TASK INSTRUCTIONS: Only the pictures are to be left out, and the rest of the entries should be reproduced exactly.

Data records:
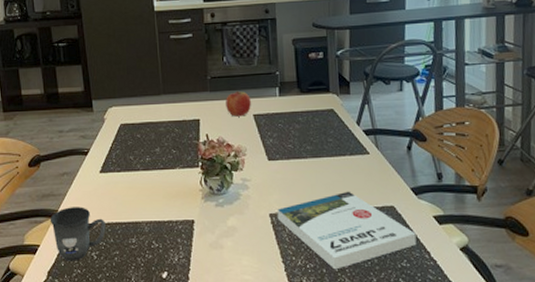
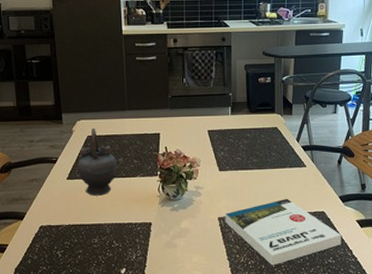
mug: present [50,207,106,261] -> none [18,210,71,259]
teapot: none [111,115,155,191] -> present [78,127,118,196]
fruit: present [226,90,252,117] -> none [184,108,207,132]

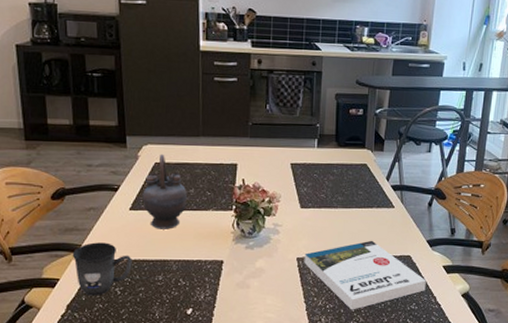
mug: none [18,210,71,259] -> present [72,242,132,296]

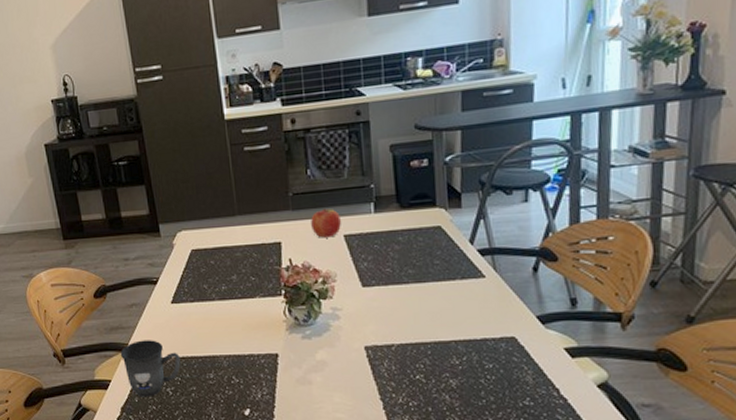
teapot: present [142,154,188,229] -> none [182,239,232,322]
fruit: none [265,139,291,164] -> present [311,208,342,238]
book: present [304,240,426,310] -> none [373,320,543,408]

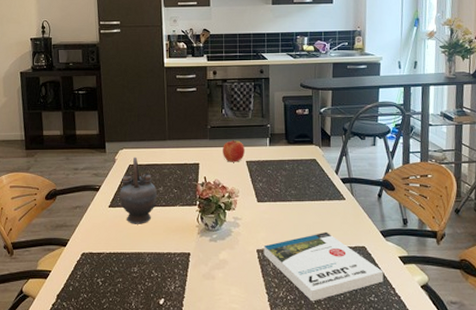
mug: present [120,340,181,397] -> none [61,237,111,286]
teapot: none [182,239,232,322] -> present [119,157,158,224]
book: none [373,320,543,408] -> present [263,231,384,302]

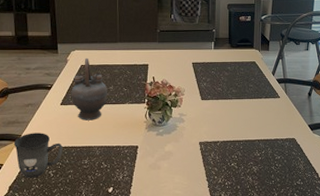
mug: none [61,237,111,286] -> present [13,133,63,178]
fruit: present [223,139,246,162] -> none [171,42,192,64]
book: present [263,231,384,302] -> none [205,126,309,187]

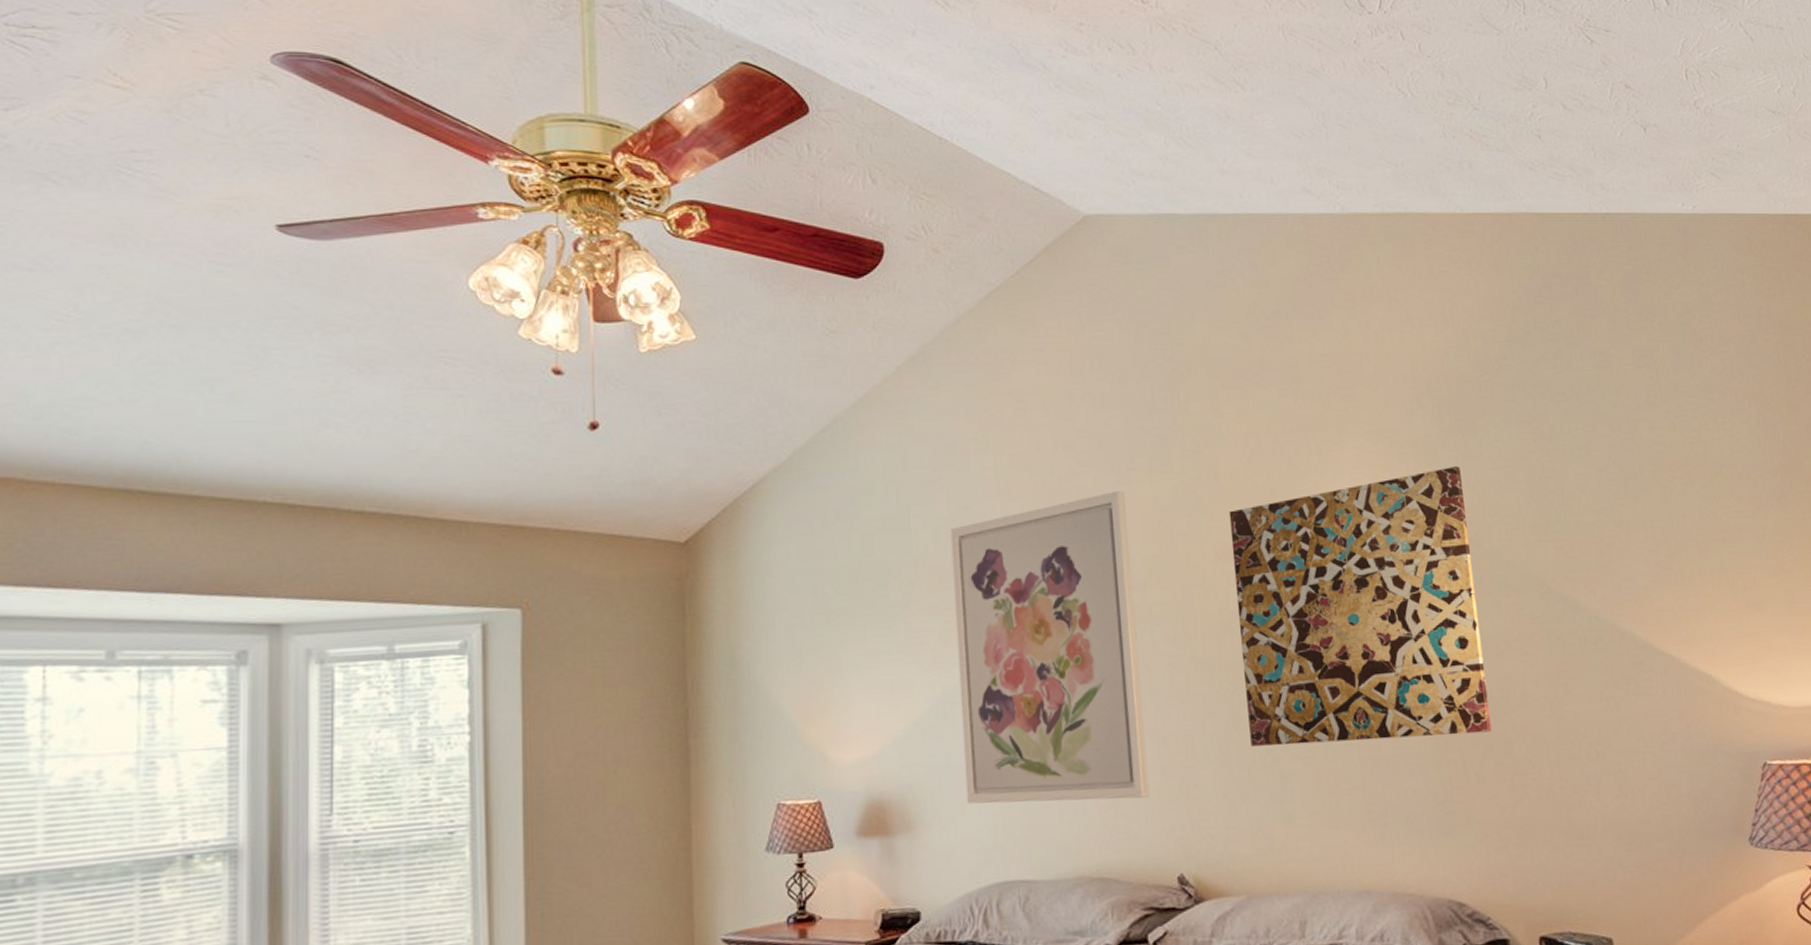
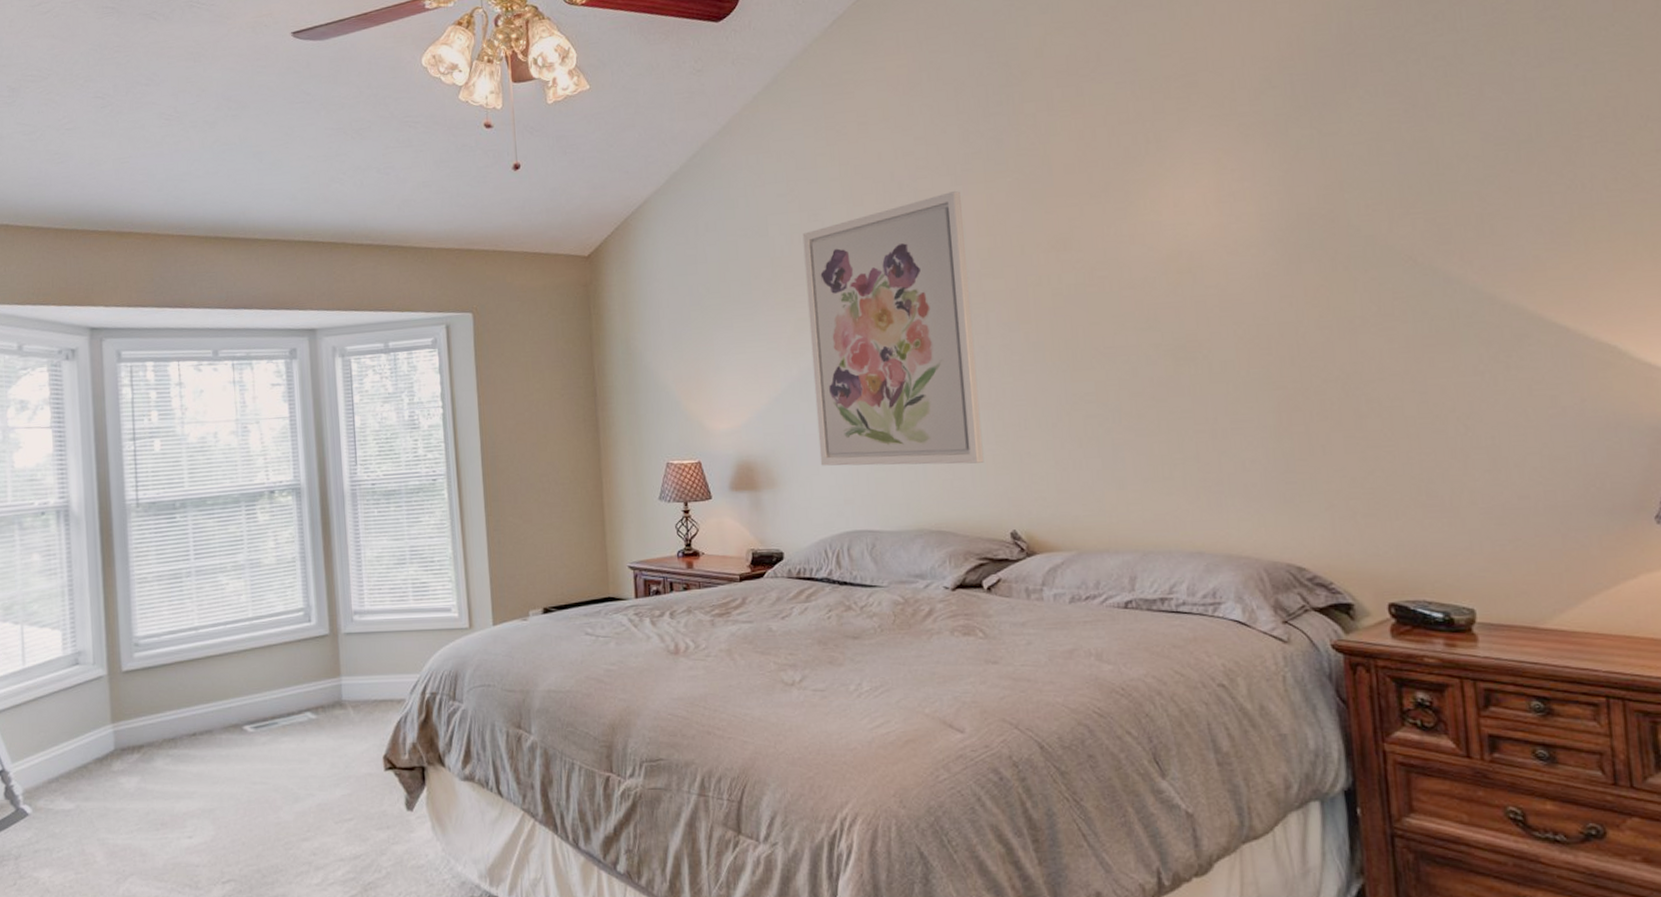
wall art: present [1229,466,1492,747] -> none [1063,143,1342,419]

FINISHED EXERCISE:
mug: present [50,207,106,261] -> none [18,210,71,259]
teapot: none [111,115,155,191] -> present [78,127,118,196]
fruit: present [226,90,252,117] -> none [184,108,207,132]

mug: none [18,210,71,259] -> present [72,242,132,296]

teapot: present [142,154,188,229] -> none [182,239,232,322]
fruit: none [265,139,291,164] -> present [311,208,342,238]
book: present [304,240,426,310] -> none [373,320,543,408]

mug: present [120,340,181,397] -> none [61,237,111,286]
teapot: none [182,239,232,322] -> present [119,157,158,224]
book: none [373,320,543,408] -> present [263,231,384,302]

mug: none [61,237,111,286] -> present [13,133,63,178]
fruit: present [223,139,246,162] -> none [171,42,192,64]
book: present [263,231,384,302] -> none [205,126,309,187]

wall art: present [1229,466,1492,747] -> none [1063,143,1342,419]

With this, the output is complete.